International Symposium on Chinese Spoken Language Processing (ISCSLP 2002)

Taipei, Taiwan
August 23-24, 2002

Developing Chinese TAK for Computer Directly

Guo-Ping Hu, Ben-Feng Chen, Ren-Hua Wang

University of Science and Technology of China, Hefei, China

With the development of text analysis, the quality of the computer-used knowledge is more and more crucial to the analysis accuracy, and the text analysis knowledge (TAK) has also developed by many researchers. But so far, except the lexicon, TAK for computer (such as phrase structure grammar, unregistered word recognition rule, etc) is done on a small scale. Although large scale corpus with word segmentation annotation and even treebank has been developed, all these projects contribute limitedly to the text parser compared with the huge workload of the annotation, especially in Chinese domain.
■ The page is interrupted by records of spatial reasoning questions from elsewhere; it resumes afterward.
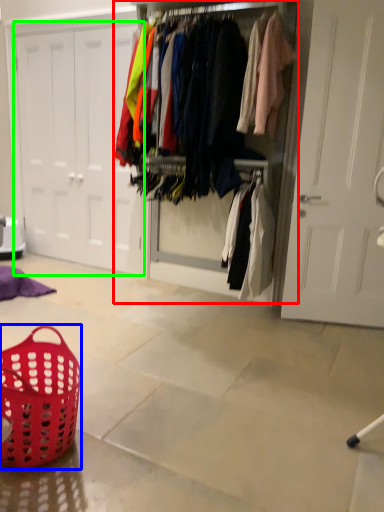
Question: Which is farther away from closet (highlighted by a red box)? basket (highlighted by a blue box) or door (highlighted by a green box)?

Choices:
 (A) basket
 (B) door

Answer: (A)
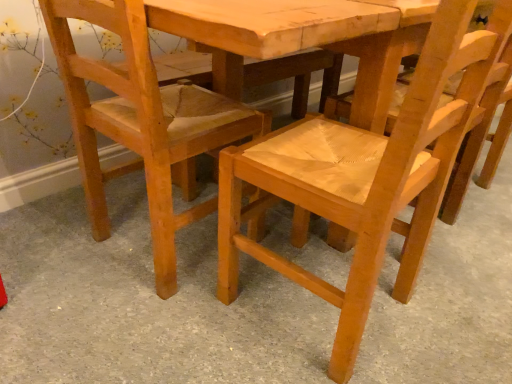
In order to click on free space to the left of natural wood chair at center, the first chair from the right in this screenshot , I will do `click(179, 332)`.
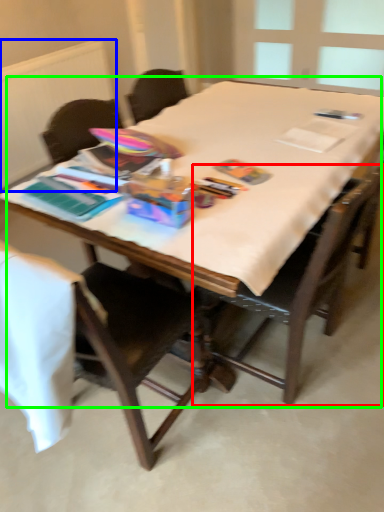
Question: Which object is positioned farthest from chair (highlighted by a red box)? Select from radiator (highlighted by a blue box) and table (highlighted by a green box).

Choices:
 (A) radiator
 (B) table

Answer: (A)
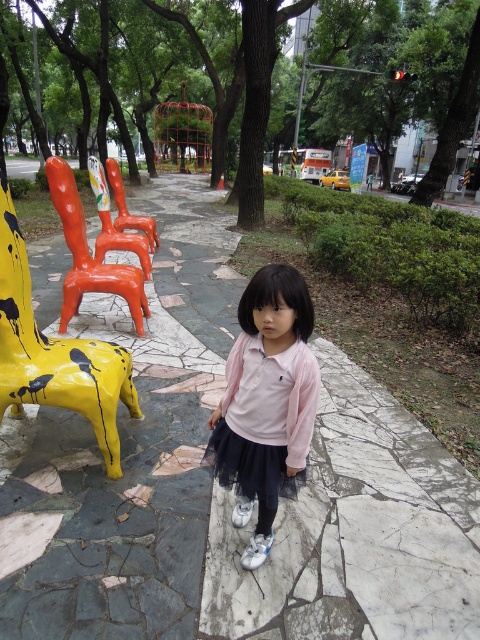
Who is higher up, pink satin shirt at center or orange glossy chair at center?

orange glossy chair at center is higher up.

Based on the photo, can you confirm if pink satin shirt at center is positioned below orange glossy chair at center?

Yes, pink satin shirt at center is below orange glossy chair at center.

Where is `pink satin shirt at center`? This screenshot has width=480, height=640. pink satin shirt at center is located at coordinates (265, 401).

Between white marble pavement at center and orange glossy chair at center, which one appears on the right side from the viewer's perspective?

Positioned to the right is white marble pavement at center.

Does white marble pavement at center have a smaller size compared to orange glossy chair at center?

Indeed, white marble pavement at center has a smaller size compared to orange glossy chair at center.

The height and width of the screenshot is (640, 480). What are the coordinates of `white marble pavement at center` in the screenshot? It's located at (225, 492).

Locate an element on the screen. The image size is (480, 640). white marble pavement at center is located at coordinates (225, 492).

Which is above, yellow painted plastic chair at left or orange glossy chair at center?

orange glossy chair at center

Between yellow painted plastic chair at left and orange glossy chair at center, which one has less height?

With less height is yellow painted plastic chair at left.

Is point (25, 301) positioned after point (140, 225)?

Considering the disadvantages of the data-mining and training technology used in text analysis field, aiming at one TTS system, this paper demonstrates a complete set of solutions to develop Chinese TAK for computer, including lexicon tree, nesting phrase structure grammar, combination-bigram, developing flow with computerís aid, and checking and improving the quality of the TAK automatically with the treebank (the treebank is the by-product of this development). This paper also shows that a text analysis system based on the construction result hits an accuracy rate of 80% in a close testing set of 24700 sentences, and approximately 50% tested on an open corpus. It is thus deduced that directly developing Chinese TAK for computer is more effective than other approaches under same workload.